Shoulders, Walkways And Cesses - The Ruglei System
14 Mar 2005
Losing ballast shoulders due to cess-less embankments and at the ends of under bridge ballast walls is a concern for most, if not all, track engineers. (Especially as the early summer track buckle season approaches).
Over the last seven or eight years, and even before reprivatisation, there have been safety concerns over a lack of cess walkways and inadequate places of safety. Narrow, choked and contaminated ballast shoulders and embankment tops can contribute to the generation of wet beds and other maintenance problems in the most surprising places.
Depending on the severity of the problem, sheet piling, concrete crib walling, gabions and even old timber sleepers held up by steel spikes or old lengths of rail have been (and still are) used to mitigate the problem. More permanent (and expensive) solutions include benching the existing embankment and widening it if enough land is available. Piling, using bored concrete piles with a capping beam walkway is another solution but is both expensive and slow to install.
A Swiss engineered solution installed at 10 metres an hour
Now we can learn from the Swiss. Their engineered solution is economical and is regularly installed at a rate of ten linear metres an hour! SBB, the Swiss Federal Railway, supported the development of the Ruglei System by Ruegger Geotechnical Systems and Gleisag Construction, which is now patented in all industrial countries. Elwood International Ltd is the sole licensee of the system in the UK and Ireland.
Elwood International specialises in designing and providing geotechnical solutions, such as reinforced soil walls, bridge abutments, reinforcement of steep embankments and pre-cast arch bridges. This Swiss system fits well with their area of expertise.
Known as the "Ruglei System" it is made up of galvanised steel facing grids, mesh inserts, hook ties, connectors and piles .The piles are driven steel sections, usually old rails, which have more than enough capacity and are very economical. The entire shoulder is replaced by retained ballast or fines-free stone. This assists drainage and discourages the growth of fines-retaining vegetation. Tiebacks can be provided if ground conditions require them.
But in Switzerland pile foundations have proved sufficient without the use of tiebacks on over eighty percent of sites and Elwood expects that this will also be the case in the UK.
Elwood International provides both the design and special components for each installation, and an experienced site engineer on site for every job. Construction is simple and predictable, and is usually carried out by the main contractor. Elwood’s site engineer helps the construction gang achieve a quality job in the shortest possible time. This service is provided in addition to their construction manual.
Thirty two kilometres already installed in Switzerland
The first installation in Switzerland was completed in 1998, and there are now over 32 km installed on their railway. The rapid installation rate is one reason why the Swiss are so keen on the Ruglei system. Monitoring in 2004, of many of the early structures including that built in 1998 at Bazenheid, showed no deformation over its six years in service and confirmed the SBB’s confidence in the system.
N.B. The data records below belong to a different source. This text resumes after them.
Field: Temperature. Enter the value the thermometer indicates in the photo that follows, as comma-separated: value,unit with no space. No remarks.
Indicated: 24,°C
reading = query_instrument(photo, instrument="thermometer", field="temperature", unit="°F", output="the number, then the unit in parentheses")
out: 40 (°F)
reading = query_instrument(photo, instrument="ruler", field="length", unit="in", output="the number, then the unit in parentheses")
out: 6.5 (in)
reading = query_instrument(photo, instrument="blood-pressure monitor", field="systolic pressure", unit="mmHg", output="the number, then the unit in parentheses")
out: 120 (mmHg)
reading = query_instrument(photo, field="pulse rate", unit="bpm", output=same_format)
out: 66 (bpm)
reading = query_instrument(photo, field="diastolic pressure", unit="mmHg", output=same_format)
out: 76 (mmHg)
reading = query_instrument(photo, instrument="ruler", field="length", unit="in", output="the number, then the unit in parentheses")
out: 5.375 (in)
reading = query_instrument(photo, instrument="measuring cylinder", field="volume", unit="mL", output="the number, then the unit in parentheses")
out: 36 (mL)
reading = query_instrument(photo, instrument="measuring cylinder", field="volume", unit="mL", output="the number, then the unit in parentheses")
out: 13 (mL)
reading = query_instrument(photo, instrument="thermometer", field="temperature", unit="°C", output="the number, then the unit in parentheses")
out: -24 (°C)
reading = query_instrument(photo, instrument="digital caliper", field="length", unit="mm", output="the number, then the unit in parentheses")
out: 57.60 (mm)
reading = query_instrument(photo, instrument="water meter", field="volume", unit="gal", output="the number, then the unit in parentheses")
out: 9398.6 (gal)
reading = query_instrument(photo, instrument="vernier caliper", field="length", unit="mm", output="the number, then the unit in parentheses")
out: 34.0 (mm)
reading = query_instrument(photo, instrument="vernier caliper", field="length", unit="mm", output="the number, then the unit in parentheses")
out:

Ruglei strengthened embankments have met the stringent Swiss Rail Authorities standards for embankment differential settlement. The system is now gaining favour in Germany, Italy, Ireland and France as well as here.
Already Metronet have taken advantage of Elwood’s offer of a free feasibility study based on embankment cess section and geotechnical information. Consequently a length of "Ruglei" embankment strengthening is soon to be installed at Dagenham on London Underground’s railway for Metronet.